Passage provided:
Post-Attack Command and Control System Facility, Hadley is a defunct Post-Attack Command and Control System facility that operated from June 2, 1958 until 1970. It is located on and under Bare Mountain in Hadley, Massachusetts. The facility was known by many different names: 8th Air Force Combat Operations Center (COC), "The Notch", and "Westover Communications Annex" since it was related to nearby Westover Air Force Base.

The facility has been described as having two underground stories amounting to . It was designed to house 135 people.

History
In 1957, Strategic Air Command began construction for a hardened bunker to contain the command post for the 8th Air Force, which was located at nearby Westover Air Force Base, Chicopee, Massachusetts.  The facility was located inside Bare Mountain, off Route 116, and was nicknamed "The Notch."  The underground facility, built into the side of Bare Mountain, was hardened to protect it from the effects of a nearby nuclear blast and designed so that the senior military staff could facilitate further military operations.

It was connected to ATT Blackstone, ATT Chesterfield, and ATT Peru via microwave transmissions during its operation.

Reuse
The facility was shut down in 1970, when the 8th Air Force was relocated to Guam. After the U.S. Air Force abandoned the site in 1970, the Federal Reserve took over and used it as a secure storage facility for their records. Allegedly they stored large sums of money there as well, to be used to restart the economy after a nuclear war.

Today, the bunker is used as a library storage facility for the Five Colleges.

The facility was used in the 2010 Mel Gibson movie Edge of Darkness. The front entrance of the facility stood in for the main entrance of the Northmoor Facility in the movie and the access road, Military Road, was used in the beginning of the pursuit scene where Gibson's character begins his chase of the facility director.

Human pose keypoint records:
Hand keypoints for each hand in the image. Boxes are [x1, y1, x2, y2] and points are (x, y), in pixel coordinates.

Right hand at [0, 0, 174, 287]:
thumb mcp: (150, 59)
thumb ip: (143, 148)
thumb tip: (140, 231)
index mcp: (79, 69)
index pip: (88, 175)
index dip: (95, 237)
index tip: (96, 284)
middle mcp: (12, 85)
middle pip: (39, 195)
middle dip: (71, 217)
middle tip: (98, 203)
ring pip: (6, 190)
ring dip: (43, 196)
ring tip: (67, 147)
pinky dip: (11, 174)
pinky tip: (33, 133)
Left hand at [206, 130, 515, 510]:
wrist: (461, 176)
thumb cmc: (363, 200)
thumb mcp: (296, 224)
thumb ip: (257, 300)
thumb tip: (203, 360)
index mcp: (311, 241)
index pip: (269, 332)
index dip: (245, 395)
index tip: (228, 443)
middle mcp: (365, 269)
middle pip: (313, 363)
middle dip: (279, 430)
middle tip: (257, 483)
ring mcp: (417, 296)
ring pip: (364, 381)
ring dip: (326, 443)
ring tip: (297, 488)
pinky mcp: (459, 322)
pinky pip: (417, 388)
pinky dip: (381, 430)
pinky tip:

Work instruction A: Which sites does the Hadley bunker text say the facility was linked to by microwave transmissions? List them all.
Work instruction B: According to the Hadley bunker text, how many people was the facility designed to house?
Work instruction C: Write the next part of the Hadley bunker text, continuing after its final sentence.
These records come from a different source than the text.

Response A: ATT Blackstone, ATT Chesterfield, ATT Peru

Response B: 135 people.

Response C:
Units based there
 8th Air Force (1958–1970)
 814th Combat Defense Squadron (1958–1968)
 99th Security Police Squadron (1968–1970)

See also
 Continuity of government
 Magic Mountain
 Post Attack Command and Control System
 List of military installations in Massachusetts

References

External links

 "The Notch" PACCS installation, with photos of the facility when it was active
 Westover Joint Air Reserve Base (JARB), GlobalSecurity.org
 "The Notch" - Westover Communications Annex - PACCS
 "Library Holdings Moving Underground", Smith College news
 814th Combat Defense Squadron - Air Police squadron that guarded "The Notch"
 A 1990s era photo of the entrance
 Bare Mountain: Go inside Amherst College's bunker (Photos)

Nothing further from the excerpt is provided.